Subtype cluster analysis unveiled the correlation between m6A- and cuproptosis-related lncRNAs and the prognosis, immune microenvironment, and treatment sensitivity of esophageal cancer.

Objective: Esophageal cancer (EC) is characterized by a high degree of malignancy and poor prognosis. N6-methyladenosine (m6A), a prominent post-transcriptional modification of mRNA in mammalian cells, plays a pivotal role in regulating various cellular and biological processes. Similarly, cuproptosis has garnered attention for its potential implications in cancer biology. This study seeks to elucidate the impact of m6A- and cuproptosis-related long non-coding RNAs (m6aCRLncs) on the prognosis of patients with EC.

Task directions: In the esophageal cancer passage, what does the abbreviation "m6aCRLncs" stand for?

Data for review:

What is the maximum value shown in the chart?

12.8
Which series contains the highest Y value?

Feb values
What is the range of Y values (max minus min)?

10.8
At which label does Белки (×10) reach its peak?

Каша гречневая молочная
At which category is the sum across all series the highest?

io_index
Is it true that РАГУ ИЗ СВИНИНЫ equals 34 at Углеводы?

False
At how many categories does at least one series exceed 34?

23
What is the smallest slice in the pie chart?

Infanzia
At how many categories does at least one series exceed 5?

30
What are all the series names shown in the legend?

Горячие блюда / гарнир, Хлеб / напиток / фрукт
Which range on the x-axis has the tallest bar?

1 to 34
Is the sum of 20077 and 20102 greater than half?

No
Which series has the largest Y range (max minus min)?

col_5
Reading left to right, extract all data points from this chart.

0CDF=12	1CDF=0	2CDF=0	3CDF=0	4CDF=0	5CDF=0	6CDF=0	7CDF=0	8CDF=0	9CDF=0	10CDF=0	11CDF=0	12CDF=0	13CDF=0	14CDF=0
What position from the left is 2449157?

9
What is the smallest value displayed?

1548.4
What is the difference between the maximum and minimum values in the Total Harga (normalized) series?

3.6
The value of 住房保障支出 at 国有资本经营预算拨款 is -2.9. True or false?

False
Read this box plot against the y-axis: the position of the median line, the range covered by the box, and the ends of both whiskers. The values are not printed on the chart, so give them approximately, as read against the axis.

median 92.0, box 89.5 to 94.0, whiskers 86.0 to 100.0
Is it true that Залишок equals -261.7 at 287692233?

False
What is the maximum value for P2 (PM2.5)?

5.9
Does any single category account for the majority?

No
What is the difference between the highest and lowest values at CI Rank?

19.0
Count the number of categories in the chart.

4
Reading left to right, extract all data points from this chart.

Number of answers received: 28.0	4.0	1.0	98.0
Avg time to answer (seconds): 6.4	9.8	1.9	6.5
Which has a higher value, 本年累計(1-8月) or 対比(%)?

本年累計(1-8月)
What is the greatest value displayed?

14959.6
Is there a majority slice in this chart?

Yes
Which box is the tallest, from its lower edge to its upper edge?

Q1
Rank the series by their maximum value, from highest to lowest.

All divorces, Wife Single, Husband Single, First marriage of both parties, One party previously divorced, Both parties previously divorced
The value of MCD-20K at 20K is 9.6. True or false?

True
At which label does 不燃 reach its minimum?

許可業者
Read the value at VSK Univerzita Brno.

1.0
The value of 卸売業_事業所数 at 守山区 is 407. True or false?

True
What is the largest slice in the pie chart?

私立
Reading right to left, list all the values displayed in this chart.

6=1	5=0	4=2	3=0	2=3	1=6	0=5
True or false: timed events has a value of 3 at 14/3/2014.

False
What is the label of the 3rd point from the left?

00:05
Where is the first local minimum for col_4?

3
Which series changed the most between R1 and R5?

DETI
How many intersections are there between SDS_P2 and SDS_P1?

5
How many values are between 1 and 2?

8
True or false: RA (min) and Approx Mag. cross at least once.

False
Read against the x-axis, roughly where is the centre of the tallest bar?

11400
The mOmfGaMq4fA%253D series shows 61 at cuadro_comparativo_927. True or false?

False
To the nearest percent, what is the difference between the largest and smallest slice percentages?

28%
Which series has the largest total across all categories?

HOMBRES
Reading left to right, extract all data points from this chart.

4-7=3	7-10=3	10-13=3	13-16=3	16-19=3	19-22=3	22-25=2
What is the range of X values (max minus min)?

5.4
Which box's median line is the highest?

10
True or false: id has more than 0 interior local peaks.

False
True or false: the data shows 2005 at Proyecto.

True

Finished task: m6A- and cuproptosis-related long non-coding RNAs